=== Job ===
Please pull out the lines of the items from the one containing "と新太郎君はいくら大きな声を出しても東京まで聞えっこないから安心だった。" through the end of the items, and copy them word for word.
(Beginning of Data in this exercise)
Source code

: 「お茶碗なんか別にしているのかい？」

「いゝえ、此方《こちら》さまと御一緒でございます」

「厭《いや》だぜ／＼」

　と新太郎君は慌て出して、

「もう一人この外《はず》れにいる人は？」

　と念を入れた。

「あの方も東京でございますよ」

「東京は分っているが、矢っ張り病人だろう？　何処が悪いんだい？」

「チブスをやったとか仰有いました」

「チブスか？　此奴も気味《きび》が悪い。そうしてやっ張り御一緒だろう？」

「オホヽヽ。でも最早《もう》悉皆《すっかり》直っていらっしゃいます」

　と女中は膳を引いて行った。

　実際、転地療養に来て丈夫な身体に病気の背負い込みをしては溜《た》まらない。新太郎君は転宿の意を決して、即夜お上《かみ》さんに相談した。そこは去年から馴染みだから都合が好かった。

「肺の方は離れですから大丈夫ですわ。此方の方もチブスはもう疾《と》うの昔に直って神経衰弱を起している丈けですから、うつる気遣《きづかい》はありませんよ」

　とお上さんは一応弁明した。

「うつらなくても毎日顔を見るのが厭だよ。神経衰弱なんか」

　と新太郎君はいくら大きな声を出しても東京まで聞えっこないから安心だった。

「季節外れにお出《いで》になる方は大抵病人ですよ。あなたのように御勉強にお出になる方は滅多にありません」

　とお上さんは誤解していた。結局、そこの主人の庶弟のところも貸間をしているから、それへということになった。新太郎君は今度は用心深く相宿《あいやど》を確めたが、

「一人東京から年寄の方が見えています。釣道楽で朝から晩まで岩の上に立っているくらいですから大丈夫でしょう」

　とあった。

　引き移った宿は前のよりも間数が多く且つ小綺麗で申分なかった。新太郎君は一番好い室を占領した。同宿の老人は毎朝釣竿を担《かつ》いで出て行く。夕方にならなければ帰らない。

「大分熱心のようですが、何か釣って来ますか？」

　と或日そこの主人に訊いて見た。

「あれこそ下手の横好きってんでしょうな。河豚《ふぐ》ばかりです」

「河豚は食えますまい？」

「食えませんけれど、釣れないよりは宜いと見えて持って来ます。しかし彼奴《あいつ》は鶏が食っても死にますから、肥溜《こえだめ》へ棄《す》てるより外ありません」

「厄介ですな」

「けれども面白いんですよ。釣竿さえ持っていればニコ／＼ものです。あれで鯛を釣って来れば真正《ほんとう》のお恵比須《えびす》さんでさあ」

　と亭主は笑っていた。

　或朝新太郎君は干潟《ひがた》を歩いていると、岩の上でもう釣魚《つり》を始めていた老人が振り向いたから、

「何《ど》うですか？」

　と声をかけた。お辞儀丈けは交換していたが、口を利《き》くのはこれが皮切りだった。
(End of Data in this exercise)
=== Result for this task ===
　と新太郎君はいくら大きな声を出しても東京まで聞えっこないから安心だった。

「季節外れにお出《いで》になる方は大抵病人ですよ。あなたのように御勉強にお出になる方は滅多にありません」

　とお上さんは誤解していた。結局、そこの主人の庶弟のところも貸間をしているから、それへということになった。新太郎君は今度は用心深く相宿《あいやど》を確めたが、

「一人東京から年寄の方が見えています。釣道楽で朝から晩まで岩の上に立っているくらいですから大丈夫でしょう」

　とあった。

　引き移った宿は前のよりも間数が多く且つ小綺麗で申分なかった。新太郎君は一番好い室を占領した。同宿の老人は毎朝釣竿を担《かつ》いで出て行く。夕方にならなければ帰らない。

「大分熱心のようですが、何か釣って来ますか？」

　と或日そこの主人に訊いて見た。

「あれこそ下手の横好きってんでしょうな。河豚《ふぐ》ばかりです」

「河豚は食えますまい？」

「食えませんけれど、釣れないよりは宜いと見えて持って来ます。しかし彼奴《あいつ》は鶏が食っても死にますから、肥溜《こえだめ》へ棄《す》てるより外ありません」

「厄介ですな」

「けれども面白いんですよ。釣竿さえ持っていればニコ／＼ものです。あれで鯛を釣って来れば真正《ほんとう》のお恵比須《えびす》さんでさあ」

　と亭主は笑っていた。

　或朝新太郎君は干潟《ひがた》を歩いていると、岩の上でもう釣魚《つり》を始めていた老人が振り向いたから、

「何《ど》うですか？」

　と声をかけた。お辞儀丈けは交換していたが、口を利《き》くのはこれが皮切りだった。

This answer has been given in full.